Copy every text line of the material below word for word, and leave the pictures out of your copy.

* * * * *

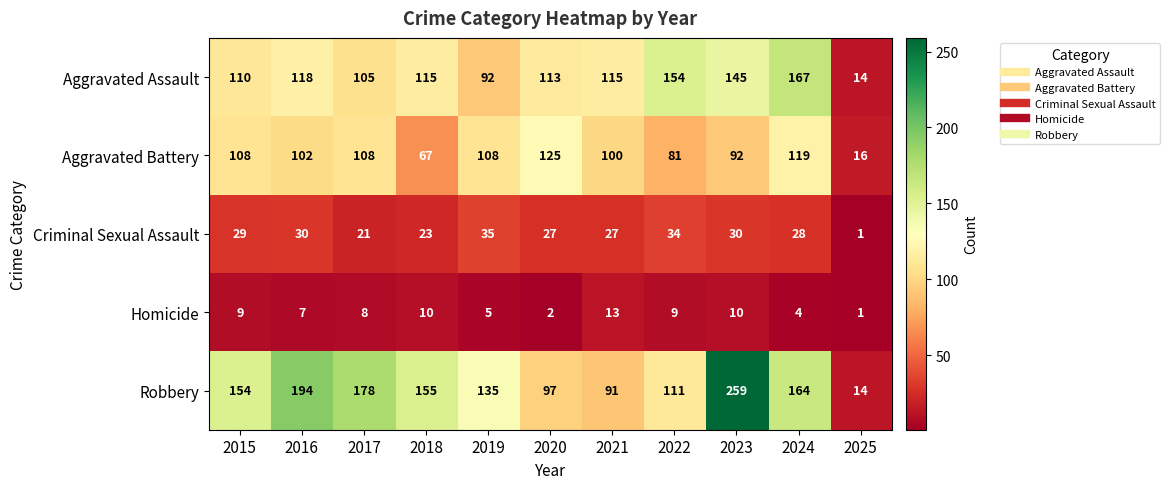

The Aggravated Battery series shows 43 at 2024. True or false?

False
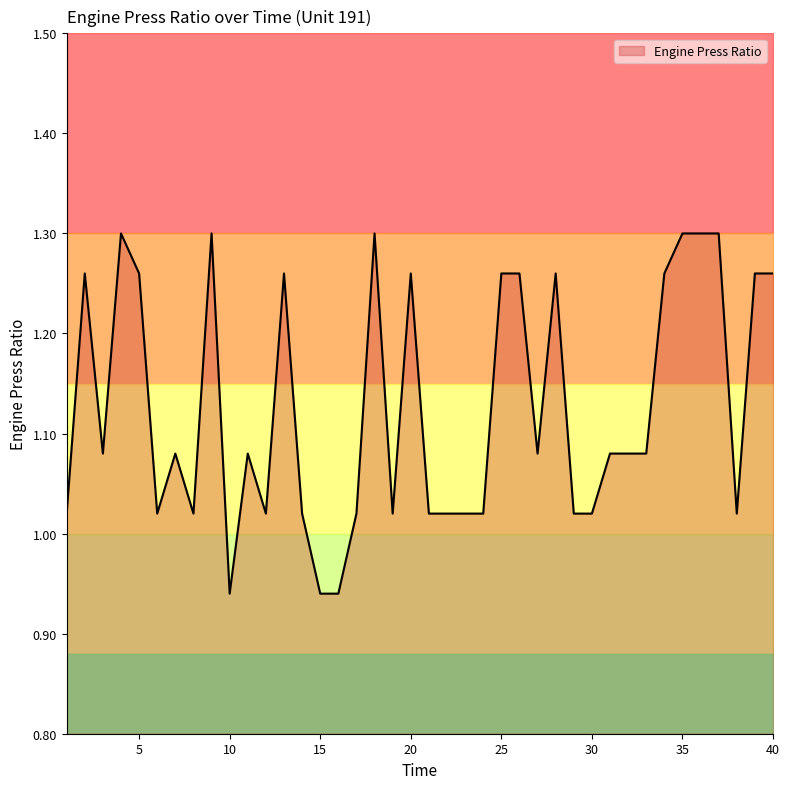

What is the change in value from 10 to 20?

+0.3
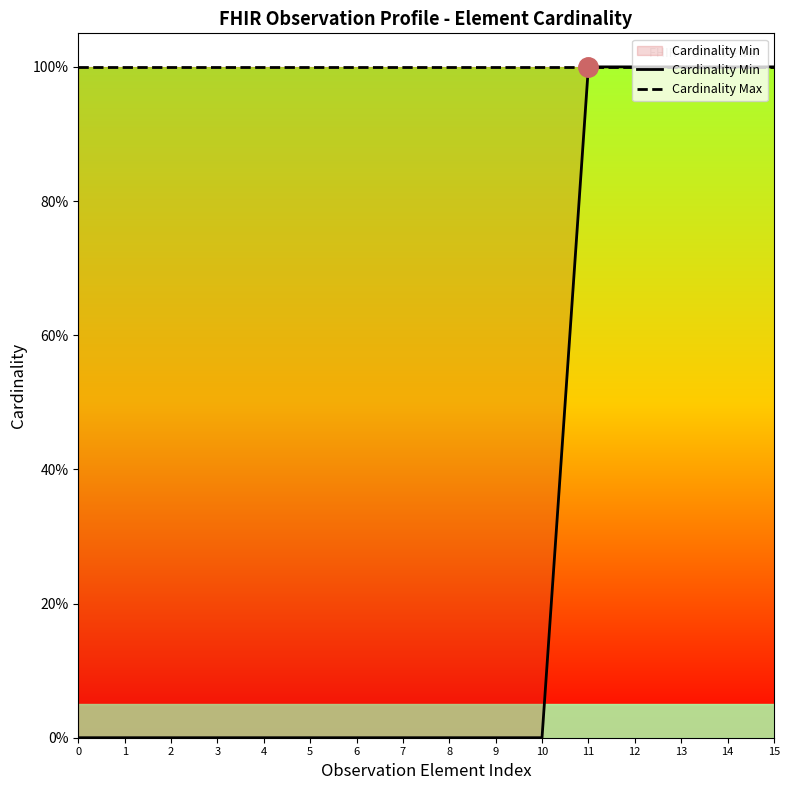

What is the difference between the highest and lowest values at 4?

1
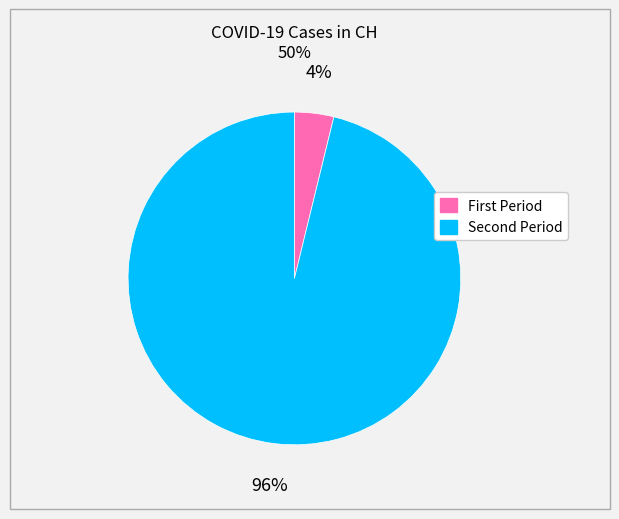

Is there any slice that represents more than half of the pie?

Yes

* * * * *

• _Exercise result_:
The Aggravated Battery series shows 43 at 2024. True or false?

False

What is the change in value from 10 to 20?

+0.3

What is the difference between the highest and lowest values at 4?

1

Is there any slice that represents more than half of the pie?

Yes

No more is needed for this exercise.